X_pca = pca.transform(X)
X_pca.shape
(200, 2)
plt.scatter(X_pca[:, 0], X_pca[:, 1])
plt.xlim(-3,3)
plt.ylim(-3,3)
(-3.0, 3.0)
../_images/pca_toy_14_1.png
def draw_vector(v0, v1, ax=None):
    ax = ax or plt.gca()
    arrowprops=dict(arrowstyle='->',
                    linewidth=2, shrinkA=0, shrinkB=0, color='black')
    ax.annotate('', v1, v0, arrowprops=arrowprops)

# plot data
plt.scatter(X[:, 0], X[:, 1])
for length, vector in zip(pca.explained_variance_, pca.components_):
    v = vector * 3 * np.sqrt(length)
    draw_vector(pca.mean_, pca.mean_ + v)
plt.axis('equal');
../_images/pca_toy_15_0.png
fig, ax = plt.subplots(1, 2, figsize=(16, 6))
fig.subplots_adjust(left=0.0625, right=0.95, wspace=0.1)

# plot data
ax[0].scatter(X[:, 0], X[:, 1], alpha=0.2)
for length, vector in zip(pca.explained_variance_, pca.components_):
    v = vector * 3 * np.sqrt(length)
    draw_vector(pca.mean_, pca.mean_ + v, ax=ax[0])
ax[0].axis('equal');
ax[0].set(xlabel='x', ylabel='y', title='input')

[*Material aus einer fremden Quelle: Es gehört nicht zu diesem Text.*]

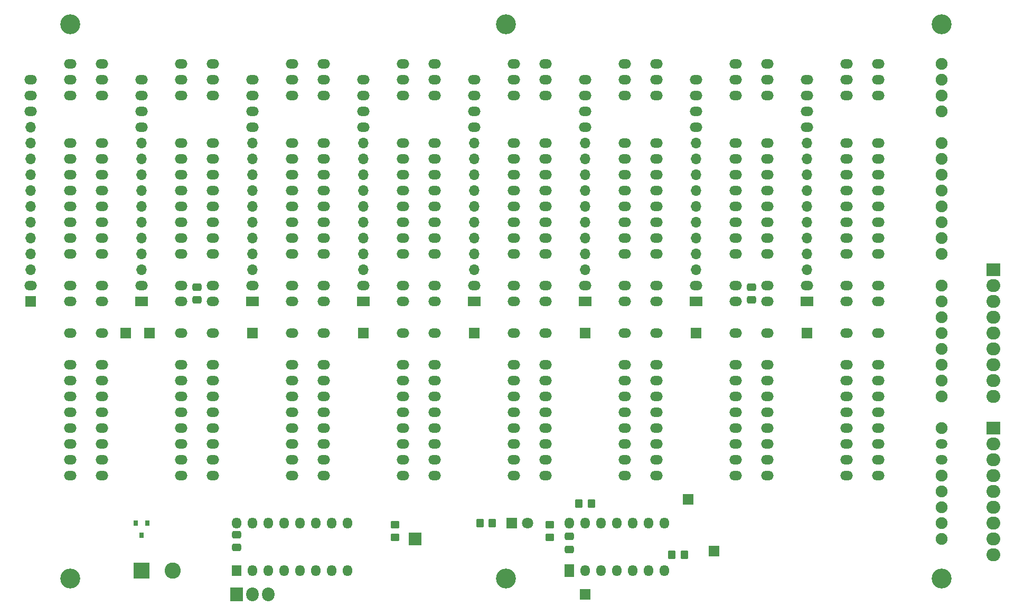
<source format=gbr>
%TF.GenerationSoftware,KiCad,Pcbnew,9.0.6*%
%TF.CreationDate,2026-01-09T18:10:28+03:00*%
%TF.ProjectId,Regs-v6,52656773-2d76-4362-9e6b-696361645f70,rev?*%
%TF.SameCoordinates,Original*%
%TF.FileFunction,Soldermask,Bot*%
%TF.FilePolarity,Negative*%
%FSLAX46Y46*%
G04 Gerber Fmt 4.6, Leading zero omitted, Abs format (unit mm)*
G04 Created by KiCad (PCBNEW 9.0.6) date 2026-01-09 18:10:28*
%MOMM*%
%LPD*%
G01*
G04 APERTURE LIST*
G04 Aperture macros list*
%AMRoundRect*
0 Rectangle with rounded corners*
0 $1 Rounding radius*
0 $2 $3 $4 $5 $6 $7 $8 $9 X,Y pos of 4 corners*
0 Add a 4 corners polygon primitive as box body*
4,1,4,$2,$3,$4,$5,$6,$7,$8,$9,$2,$3,0*
0 Add four circle primitives for the rounded corners*
1,1,$1+$1,$2,$3*
1,1,$1+$1,$4,$5*
1,1,$1+$1,$6,$7*
1,1,$1+$1,$8,$9*
0 Add four rect primitives between the rounded corners*
20,1,$1+$1,$2,$3,$4,$5,0*
20,1,$1+$1,$4,$5,$6,$7,0*
20,1,$1+$1,$6,$7,$8,$9,0*
20,1,$1+$1,$8,$9,$2,$3,0*%
G04 Aperture macros list end*
%ADD10O,2.000000X1.500000*%
%ADD11C,3.200000*%
%ADD12R,2.000000X2.200000*%
%ADD13O,2.000000X2.200000*%
%ADD14R,1.700000X1.700000*%
%ADD15R,1.500000X2.000000*%
%ADD16O,1.500000X1.800000*%
%ADD17R,2.600000X2.600000*%
%ADD18C,2.600000*%
%ADD19R,2.200000X2.100000*%
%ADD20O,2.200000X2.100000*%
%ADD21O,1.900000X1.900000*%
%ADD22O,1.900000X1.500000*%
%ADD23R,1.500000X1.800000*%
%ADD24R,2.000000X2.000000*%
%ADD25R,1.800000X1.800000*%
%ADD26C,1.800000*%
%ADD27RoundRect,0.249999X0.450001X-0.350001X0.450001X0.350001X-0.450001X0.350001X-0.450001X-0.350001X0*%
%ADD28RoundRect,0.249999X0.350001X0.450001X-0.350001X0.450001X-0.350001X-0.450001X0.350001X-0.450001X0*%
%ADD29RoundRect,0.250000X-0.475000X0.337500X-0.475000X-0.337500X0.475000X-0.337500X0.475000X0.337500X0*%
%ADD30R,0.800000X0.900000*%
%ADD31R,2.000000X1.500000*%
%ADD32O,1.700000X1.700000*%
%ADD33RoundRect,0.250000X0.350000X0.450000X-0.350000X0.450000X-0.350000X-0.450000X0.350000X-0.450000X0*%
%ADD34RoundRect,0.250000X-0.450000X0.350000X-0.450000X-0.350000X0.450000X-0.350000X0.450000X0.350000X0*%
G04 APERTURE END LIST*
D10*
%TO.C,U3*%
X116840000Y-90170000D03*
X116840000Y-87630000D03*
X116840000Y-85090000D03*
X116840000Y-82550000D03*
X116840000Y-80010000D03*
X116840000Y-77470000D03*
X116840000Y-74930000D03*
X116840000Y-72390000D03*
X116840000Y-67310000D03*
X116840000Y-62230000D03*
X116840000Y-59690000D03*
X116840000Y-54610000D03*
X116840000Y-52070000D03*
X116840000Y-49530000D03*
X116840000Y-46990000D03*
X116840000Y-44450000D03*
X116840000Y-41910000D03*
X116840000Y-39370000D03*
X116840000Y-36830000D03*
X116840000Y-29210000D03*
X116840000Y-26670000D03*
X116840000Y-24130000D03*
%TD*%
%TO.C,U5*%
X81280000Y-90170000D03*
X81280000Y-87630000D03*
X81280000Y-85090000D03*
X81280000Y-82550000D03*
X81280000Y-80010000D03*
X81280000Y-77470000D03*
X81280000Y-74930000D03*
X81280000Y-72390000D03*
X81280000Y-67310000D03*
X81280000Y-62230000D03*
X81280000Y-59690000D03*
X81280000Y-54610000D03*
X81280000Y-52070000D03*
X81280000Y-49530000D03*
X81280000Y-46990000D03*
X81280000Y-44450000D03*
X81280000Y-41910000D03*
X81280000Y-39370000D03*
X81280000Y-36830000D03*
X81280000Y-29210000D03*
X81280000Y-26670000D03*
X81280000Y-24130000D03*
%TD*%
%TO.C,U7*%
X45720000Y-90170000D03*
X45720000Y-87630000D03*
X45720000Y-85090000D03*
X45720000Y-82550000D03*
X45720000Y-80010000D03*
X45720000Y-77470000D03*
X45720000Y-74930000D03*
X45720000Y-72390000D03*
X45720000Y-67310000D03*
X45720000Y-62230000D03*
X45720000Y-59690000D03*
X45720000Y-54610000D03*
X45720000Y-52070000D03*
X45720000Y-49530000D03*
X45720000Y-46990000D03*
X45720000Y-44450000D03*
X45720000Y-41910000D03*
X45720000Y-39370000D03*
X45720000Y-36830000D03*
X45720000Y-29210000D03*
X45720000Y-26670000D03*
X45720000Y-24130000D03*
%TD*%
%TO.C,U4*%
X99060000Y-90170000D03*
X99060000Y-87630000D03*
X99060000Y-85090000D03*
X99060000Y-82550000D03*
X99060000Y-80010000D03*
X99060000Y-77470000D03*
X99060000Y-74930000D03*
X99060000Y-72390000D03*
X99060000Y-67310000D03*
X99060000Y-62230000D03*
X99060000Y-59690000D03*
X99060000Y-54610000D03*
X99060000Y-52070000D03*
X99060000Y-49530000D03*
X99060000Y-46990000D03*
X99060000Y-44450000D03*
X99060000Y-41910000D03*
X99060000Y-39370000D03*
X99060000Y-36830000D03*
X99060000Y-29210000D03*
X99060000Y-26670000D03*
X99060000Y-24130000D03*
%TD*%
%TO.C,U6*%
X63500000Y-90170000D03*
X63500000Y-87630000D03*
X63500000Y-85090000D03*
X63500000Y-82550000D03*
X63500000Y-80010000D03*
X63500000Y-77470000D03*
X63500000Y-74930000D03*
X63500000Y-72390000D03*
X63500000Y-67310000D03*
X63500000Y-62230000D03*
X63500000Y-59690000D03*
X63500000Y-54610000D03*
X63500000Y-52070000D03*
X63500000Y-49530000D03*
X63500000Y-46990000D03*
X63500000Y-44450000D03*
X63500000Y-41910000D03*
X63500000Y-39370000D03*
X63500000Y-36830000D03*
X63500000Y-29210000D03*
X63500000Y-26670000D03*
X63500000Y-24130000D03*
%TD*%
%TO.C,U8*%
X27940000Y-90170000D03*
X27940000Y-87630000D03*
X27940000Y-85090000D03*
X27940000Y-82550000D03*
X27940000Y-80010000D03*
X27940000Y-77470000D03*
X27940000Y-74930000D03*
X27940000Y-72390000D03*
X27940000Y-67310000D03*
X27940000Y-62230000D03*
X27940000Y-59690000D03*
X27940000Y-54610000D03*
X27940000Y-52070000D03*
X27940000Y-49530000D03*
X27940000Y-46990000D03*
X27940000Y-44450000D03*
X27940000Y-41910000D03*
X27940000Y-39370000D03*
X27940000Y-36830000D03*
X27940000Y-29210000D03*
X27940000Y-26670000D03*
X27940000Y-24130000D03*
%TD*%
%TO.C,U1*%
X152400000Y-90170000D03*
X152400000Y-87630000D03*
X152400000Y-85090000D03*
X152400000Y-82550000D03*
X152400000Y-80010000D03*
X152400000Y-77470000D03*
X152400000Y-74930000D03*
X152400000Y-72390000D03*
X152400000Y-67310000D03*
X152400000Y-62230000D03*
X152400000Y-59690000D03*
X152400000Y-54610000D03*
X152400000Y-52070000D03*
X152400000Y-49530000D03*
X152400000Y-46990000D03*
X152400000Y-44450000D03*
X152400000Y-41910000D03*
X152400000Y-39370000D03*
X152400000Y-36830000D03*
X152400000Y-29210000D03*
X152400000Y-26670000D03*
X152400000Y-24130000D03*
%TD*%
D11*
%TO.C,H1*%
X22860000Y-17780000D03*
%TD*%
%TO.C,H3*%
X22860000Y-106680000D03*
%TD*%
%TO.C,H5*%
X92710000Y-17780000D03*
%TD*%
%TO.C,H2*%
X92710000Y-106680000D03*
%TD*%
%TO.C,H4*%
X162560000Y-17780000D03*
%TD*%
%TO.C,H6*%
X162560000Y-106680000D03*
%TD*%
D12*
%TO.C,J11*%
X49530000Y-109220000D03*
D13*
X52070000Y-109220000D03*
X54610000Y-109220000D03*
%TD*%
D14*
%TO.C,J13*%
X87630000Y-67310000D03*
%TD*%
%TO.C,J14*%
X126047500Y-102235000D03*
%TD*%
%TO.C,J15*%
X105410000Y-109220000D03*
%TD*%
D15*
%TO.C,U14*%
X102870000Y-105410000D03*
D16*
X105410000Y-105410000D03*
X107950000Y-105410000D03*
X110490000Y-105410000D03*
X113030000Y-105410000D03*
X115570000Y-105410000D03*
X118110000Y-105410000D03*
X118110000Y-97790000D03*
X115570000Y-97790000D03*
X113030000Y-97790000D03*
X110490000Y-97790000D03*
X107950000Y-97790000D03*
X105410000Y-97790000D03*
X102870000Y-97790000D03*
%TD*%
D17*
%TO.C,J16*%
X34290000Y-105410000D03*
D18*
X39290000Y-105410000D03*
%TD*%
D19*
%TO.C,J17*%
X170815000Y-82550000D03*
D20*
X170815000Y-85090000D03*
X170815000Y-87630000D03*
X170815000Y-90170000D03*
X170815000Y-92710000D03*
X170815000Y-95250000D03*
X170815000Y-97790000D03*
X170815000Y-100330000D03*
X170815000Y-102870000D03*
%TD*%
D19*
%TO.C,J18*%
X170815000Y-57150000D03*
D20*
X170815000Y-59690000D03*
X170815000Y-62230000D03*
X170815000Y-64770000D03*
X170815000Y-67310000D03*
X170815000Y-69850000D03*
X170815000Y-72390000D03*
X170815000Y-74930000D03*
X170815000Y-77470000D03*
%TD*%
D14*
%TO.C,J19*%
X35560000Y-67310000D03*
%TD*%
D10*
%TO.C,U9*%
X147320000Y-90170000D03*
X147320000Y-87630000D03*
X147320000Y-85090000D03*
X147320000Y-82550000D03*
X147320000Y-80010000D03*
X147320000Y-77470000D03*
X147320000Y-74930000D03*
X147320000Y-72390000D03*
X147320000Y-67310000D03*
X147320000Y-62230000D03*
X147320000Y-59690000D03*
X147320000Y-54610000D03*
X147320000Y-52070000D03*
X147320000Y-49530000D03*
X147320000Y-46990000D03*
X147320000Y-44450000D03*
X147320000Y-41910000D03*
X147320000Y-39370000D03*
X147320000Y-36830000D03*
X147320000Y-29210000D03*
X147320000Y-26670000D03*
X147320000Y-24130000D03*
%TD*%
%TO.C,U10*%
X129540000Y-90170000D03*
X129540000Y-87630000D03*
X129540000Y-85090000D03*
X129540000Y-82550000D03*
X129540000Y-80010000D03*
X129540000Y-77470000D03*
X129540000Y-74930000D03*
X129540000Y-72390000D03*
X129540000Y-67310000D03*
X129540000Y-62230000D03*
X129540000Y-59690000D03*
X129540000Y-54610000D03*
X129540000Y-52070000D03*
X129540000Y-49530000D03*
X129540000Y-46990000D03*
X129540000Y-44450000D03*
X129540000Y-41910000D03*
X129540000Y-39370000D03*
X129540000Y-36830000D03*
X129540000Y-29210000D03*
X129540000Y-26670000D03*
X129540000Y-24130000D03*
%TD*%
%TO.C,U11*%
X111760000Y-90170000D03*
X111760000Y-87630000D03*
X111760000Y-85090000D03*
X111760000Y-82550000D03*
X111760000Y-80010000D03*
X111760000Y-77470000D03*
X111760000Y-74930000D03*
X111760000Y-72390000D03*
X111760000Y-67310000D03*
X111760000Y-62230000D03*
X111760000Y-59690000D03*
X111760000Y-54610000D03*
X111760000Y-52070000D03*
X111760000Y-49530000D03*
X111760000Y-46990000D03*
X111760000Y-44450000D03*
X111760000Y-41910000D03*
X111760000Y-39370000D03*
X111760000Y-36830000D03*
X111760000Y-29210000D03*
X111760000Y-26670000D03*
X111760000Y-24130000D03*
%TD*%
%TO.C,U12*%
X93980000Y-90170000D03*
X93980000Y-87630000D03*
X93980000Y-85090000D03*
X93980000Y-82550000D03*
X93980000Y-80010000D03*
X93980000Y-77470000D03*
X93980000Y-74930000D03*
X93980000Y-72390000D03*
X93980000Y-67310000D03*
X93980000Y-62230000D03*
X93980000Y-59690000D03*
X93980000Y-54610000D03*
X93980000Y-52070000D03*
X93980000Y-49530000D03*
X93980000Y-46990000D03*
X93980000Y-44450000D03*
X93980000Y-41910000D03*
X93980000Y-39370000D03*
X93980000Y-36830000D03*
X93980000Y-29210000D03*
X93980000Y-26670000D03*
X93980000Y-24130000D03*
%TD*%
%TO.C,U16*%
X76200000Y-90170000D03*
X76200000Y-87630000D03*
X76200000Y-85090000D03*
X76200000Y-82550000D03*
X76200000Y-80010000D03*
X76200000Y-77470000D03*
X76200000Y-74930000D03*
X76200000Y-72390000D03*
X76200000Y-67310000D03*
X76200000Y-62230000D03*
X76200000Y-59690000D03*
X76200000Y-54610000D03*
X76200000Y-52070000D03*
X76200000Y-49530000D03*
X76200000Y-46990000D03*
X76200000Y-44450000D03*
X76200000Y-41910000D03*
X76200000Y-39370000D03*
X76200000Y-36830000D03*
X76200000Y-29210000D03*
X76200000Y-26670000D03*
X76200000Y-24130000D03*
%TD*%
%TO.C,U17*%
X58420000Y-90170000D03*
X58420000Y-87630000D03*
X58420000Y-85090000D03*
X58420000Y-82550000D03*
X58420000Y-80010000D03*
X58420000Y-77470000D03*
X58420000Y-74930000D03*
X58420000Y-72390000D03*
X58420000Y-67310000D03*
X58420000Y-62230000D03*
X58420000Y-59690000D03*
X58420000Y-54610000D03*
X58420000Y-52070000D03*
X58420000Y-49530000D03*
X58420000Y-46990000D03*
X58420000Y-44450000D03*
X58420000Y-41910000D03*
X58420000Y-39370000D03*
X58420000Y-36830000D03*
X58420000Y-29210000D03*
X58420000Y-26670000D03*
X58420000Y-24130000D03*
%TD*%
%TO.C,U18*%
X40640000Y-90170000D03*
X40640000Y-87630000D03*
X40640000Y-85090000D03*
X40640000Y-82550000D03*
X40640000Y-80010000D03*
X40640000Y-77470000D03*
X40640000Y-74930000D03*
X40640000Y-72390000D03*
X40640000Y-67310000D03*
X40640000Y-62230000D03*
X40640000Y-59690000D03*
X40640000Y-54610000D03*
X40640000Y-52070000D03*
X40640000Y-49530000D03*
X40640000Y-46990000D03*
X40640000Y-44450000D03*
X40640000Y-41910000D03*
X40640000Y-39370000D03*
X40640000Y-36830000D03*
X40640000Y-29210000D03*
X40640000Y-26670000D03*
X40640000Y-24130000D03*
%TD*%
%TO.C,U19*%
X22860000Y-90170000D03*
X22860000Y-87630000D03*
X22860000Y-85090000D03*
X22860000Y-82550000D03*
X22860000Y-80010000D03*
X22860000Y-77470000D03*
X22860000Y-74930000D03*
X22860000Y-72390000D03*
X22860000Y-67310000D03*
X22860000Y-62230000D03*
X22860000Y-59690000D03*
X22860000Y-54610000D03*
X22860000Y-52070000D03*
X22860000Y-49530000D03*
X22860000Y-46990000D03*
X22860000Y-44450000D03*
X22860000Y-41910000D03*
X22860000Y-39370000D03*
X22860000Y-36830000D03*
X22860000Y-29210000D03*
X22860000Y-26670000D03*
X22860000Y-24130000D03*
%TD*%
%TO.C,U2*%
X134620000Y-90170000D03*
X134620000Y-87630000D03*
X134620000Y-85090000D03*
X134620000Y-82550000D03*
X134620000Y-80010000D03*
X134620000Y-77470000D03*
X134620000Y-74930000D03*
X134620000Y-72390000D03*
X134620000Y-67310000D03*
X134620000Y-62230000D03*
X134620000Y-59690000D03*
X134620000Y-54610000D03*
X134620000Y-52070000D03*
X134620000Y-49530000D03*
X134620000Y-46990000D03*
X134620000Y-44450000D03*
X134620000Y-41910000D03*
X134620000Y-39370000D03*
X134620000Y-36830000D03*
X134620000Y-29210000D03*
X134620000Y-26670000D03*
X134620000Y-24130000D03*
%TD*%
D21*
%TO.C,U15*%
X162560000Y-100330000D03*
X162560000Y-97790000D03*
X162560000Y-95250000D03*
X162560000Y-92710000D03*
X162560000Y-90170000D03*
D22*
X162560000Y-87630000D03*
X162560000Y-85090000D03*
D21*
X162560000Y-82550000D03*
X162560000Y-77470000D03*
X162560000Y-74930000D03*
X162560000Y-72390000D03*
X162560000Y-69850000D03*
X162560000Y-67310000D03*
X162560000Y-64770000D03*
X162560000Y-62230000D03*
X162560000Y-59690000D03*
X162560000Y-54610000D03*
X162560000Y-52070000D03*
X162560000Y-49530000D03*
X162560000Y-46990000D03*
X162560000Y-44450000D03*
X162560000Y-41910000D03*
X162560000Y-39370000D03*
X162560000Y-36830000D03*
X162560000Y-31750000D03*
X162560000Y-29210000D03*
X162560000Y-26670000D03*
X162560000Y-24130000D03*
%TD*%
D23*
%TO.C,U13*%
X49530000Y-105410000D03*
D16*
X52070000Y-105410000D03*
X54610000Y-105410000D03*
X57150000Y-105410000D03*
X59690000Y-105410000D03*
X62230000Y-105410000D03*
X64770000Y-105410000D03*
X67310000Y-105410000D03*
X67310000Y-97790000D03*
X64770000Y-97790000D03*
X62230000Y-97790000D03*
X59690000Y-97790000D03*
X57150000Y-97790000D03*
X54610000Y-97790000D03*
X52070000Y-97790000D03*
X49530000Y-97790000D03*
%TD*%
D14*
%TO.C,J20*%
X52070000Y-67310000D03*
%TD*%
D24*
%TO.C,J12*%
X78105000Y-100330000D03*
%TD*%
D25*
%TO.C,D1*%
X93662500Y-97790000D03*
D26*
X96202500Y-97790000D03*
%TD*%
D14*
%TO.C,J9*%
X121920000Y-93980000D03*
%TD*%
%TO.C,J10*%
X140970000Y-67310000D03*
%TD*%
%TO.C,J21*%
X105410000Y-67310000D03*
%TD*%
%TO.C,J22*%
X31750000Y-67310000D03*
%TD*%
%TO.C,J23*%
X123190000Y-67310000D03*
%TD*%
%TO.C,J24*%
X69850000Y-67310000D03*
%TD*%
D27*
%TO.C,R5*%
X74930000Y-100060000D03*
X74930000Y-98060000D03*
%TD*%
D28*
%TO.C,R6*%
X106410000Y-94615000D03*
X104410000Y-94615000D03*
%TD*%
D29*
%TO.C,C1*%
X43180000Y-59922500D03*
X43180000Y-61997500D03*
%TD*%
%TO.C,C2*%
X132080000Y-59922500D03*
X132080000Y-61997500D03*
%TD*%
%TO.C,C3*%
X49530000Y-99610000D03*
X49530000Y-101685000D03*
%TD*%
%TO.C,C4*%
X102870000Y-99927500D03*
X102870000Y-102002500D03*
%TD*%
D30*
%TO.C,Q1*%
X33340000Y-97742500D03*
X35240000Y-97742500D03*
X34290000Y-99742500D03*
%TD*%
D28*
%TO.C,R7*%
X121332500Y-102870000D03*
X119332500Y-102870000D03*
%TD*%
D31*
%TO.C,J1*%
X140970000Y-62230000D03*
D10*
X140970000Y-59690000D03*
D32*
X140970000Y-57150000D03*
X140970000Y-54610000D03*
X140970000Y-52070000D03*
X140970000Y-49530000D03*
X140970000Y-46990000D03*
X140970000Y-44450000D03*
X140970000Y-41910000D03*
X140970000Y-39370000D03*
X140970000Y-36830000D03*
D10*
X140970000Y-34290000D03*
X140970000Y-31750000D03*
X140970000Y-29210000D03*
X140970000Y-26670000D03*
%TD*%
D31*
%TO.C,J2*%
X123190000Y-62230000D03*
D10*
X123190000Y-59690000D03*
D32*
X123190000Y-57150000D03*
X123190000Y-54610000D03*
X123190000Y-52070000D03*
X123190000Y-49530000D03*
X123190000Y-46990000D03*
X123190000Y-44450000D03*
X123190000Y-41910000D03*
X123190000Y-39370000D03*
X123190000Y-36830000D03*
D10*
X123190000Y-34290000D03*
X123190000Y-31750000D03*
X123190000Y-29210000D03*
X123190000Y-26670000D03*
%TD*%
D31*
%TO.C,J3*%
X105410000Y-62230000D03*
D10*
X105410000Y-59690000D03*
D32*
X105410000Y-57150000D03*
X105410000Y-54610000D03*
X105410000Y-52070000D03*
X105410000Y-49530000D03*
X105410000Y-46990000D03*
X105410000Y-44450000D03*
X105410000Y-41910000D03*
X105410000Y-39370000D03*
X105410000Y-36830000D03*
D10*
X105410000Y-34290000D03*
X105410000Y-31750000D03*
X105410000Y-29210000D03*
X105410000Y-26670000D03*
%TD*%
D31*
%TO.C,J4*%
X87630000Y-62230000D03*
D10*
X87630000Y-59690000D03*
D32*
X87630000Y-57150000D03*
X87630000Y-54610000D03*
X87630000Y-52070000D03*
X87630000Y-49530000D03*
X87630000Y-46990000D03*
X87630000Y-44450000D03*
X87630000Y-41910000D03*
X87630000Y-39370000D03*
X87630000Y-36830000D03*
D10*
X87630000Y-34290000D03*
X87630000Y-31750000D03*
X87630000Y-29210000D03*
X87630000Y-26670000D03*
%TD*%
D31*
%TO.C,J5*%
X69850000Y-62230000D03*
D10*
X69850000Y-59690000D03*
D32*
X69850000Y-57150000D03*
X69850000Y-54610000D03*
X69850000Y-52070000D03*
X69850000Y-49530000D03*
X69850000Y-46990000D03*
X69850000Y-44450000D03*
X69850000Y-41910000D03*
X69850000Y-39370000D03*
X69850000Y-36830000D03*
D10*
X69850000Y-34290000D03*
X69850000Y-31750000D03*
X69850000Y-29210000D03*
X69850000Y-26670000D03*
%TD*%
D31*
%TO.C,J6*%
X52070000Y-62230000D03*
D10*
X52070000Y-59690000D03*
D32*
X52070000Y-57150000D03*
X52070000Y-54610000D03*
X52070000Y-52070000D03*
X52070000Y-49530000D03*
X52070000Y-46990000D03*
X52070000Y-44450000D03*
X52070000Y-41910000D03*
X52070000Y-39370000D03*
X52070000Y-36830000D03*
D10*
X52070000Y-34290000D03*
X52070000Y-31750000D03*
X52070000Y-29210000D03*
X52070000Y-26670000D03*
%TD*%
D31*
%TO.C,J7*%
X34290000Y-62230000D03*
D10*
X34290000Y-59690000D03*
D32*
X34290000Y-57150000D03*
X34290000Y-54610000D03*
X34290000Y-52070000D03*
X34290000Y-49530000D03*
X34290000Y-46990000D03*
X34290000Y-44450000D03*
X34290000Y-41910000D03*
X34290000Y-39370000D03*
X34290000Y-36830000D03*
D10*
X34290000Y-34290000D03*
X34290000Y-31750000D03*
X34290000Y-29210000D03*
X34290000Y-26670000D03*
%TD*%
D14*
%TO.C,J8*%
X16510000Y-62230000D03*
D10*
X16510000Y-59690000D03*
D32*
X16510000Y-57150000D03*
X16510000Y-54610000D03*
X16510000Y-52070000D03*
X16510000Y-49530000D03*
X16510000Y-46990000D03*
X16510000Y-44450000D03*
X16510000Y-41910000D03*
X16510000Y-39370000D03*
X16510000Y-36830000D03*
X16510000Y-34290000D03*
D10*
X16510000Y-31750000D03*
X16510000Y-29210000D03*
X16510000Y-26670000D03*
%TD*%
D33*
%TO.C,R1*%
X90535000Y-97790000D03*
X88535000Y-97790000D03*
%TD*%
D34*
%TO.C,R2*%
X99695000Y-98060000D03*
X99695000Y-100060000D03*
%TD*%
M02*

</source>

# plot principal components
X_pca = pca.transform(X)
ax[1].scatter(X_pca[:, 0], X_pca[:, 1], alpha=0.2)
draw_vector([0, 0], [0, 3], ax=ax[1])
draw_vector([0, 0], [3, 0], ax=ax[1])
ax[1].axis('equal')
ax[1].set(xlabel='component 1', ylabel='component 2',
          title='principal components',
          xlim=(-5, 5), ylim=(-3, 3.1))
[Text(0.5, 0, 'component 1'),
 Text(0, 0.5, 'component 2'),
 Text(0.5, 1.0, 'principal components'),
 (-5.0, 5.0),
 (-3.0, 3.1)]
../_images/pca_toy_16_1.png

Reduktion

Normalerweise wird PCA nicht nur für die Transformation, sondern auch für eine Dimensionsreduktion eingesetzt. Das erreichen wir einfach indem die Anzahl der neunen Komponenten geringer als in den ursprünglichen Daten angeben. Die Daten können nun auf das neue Koordinatensystem transformiert werden.

pca = PCA(n_components=1)
pca.fit(X)
X_pca = pca.transform(X)
print("original shape:   ", X.shape)
print("transformed shape:", X_pca.shape)
original shape:    (200, 2)
transformed shape: (200, 1)

Durch eine Rücktransformation der reduzierten Daten sehen wir das eine Dimension der Daten entfernt worden ist.

X_new = pca.inverse_transform(X_pca)
plt.scatter(X[:, 0], X[:, 1], alpha=0.2)
plt.scatter(X_new[:, 0], X_new[:, 1], alpha=0.8)
plt.axis('equal');
../_images/pca_toy_21_0.png

Das hier durchgeführte Beispiel zeigt die Funktionsweise von PCA sehr gut. PCA ist aber vor allem, nützlich wenn der Datensatz sehr viele Dimensionen hat.

PCA und die Hauptachsentransformation

Der erste Teil der PCA Methode ist eigentlich nur eine Koordinatentransformation wie sie in der Mathematik oder der Mechanik benötigt wird.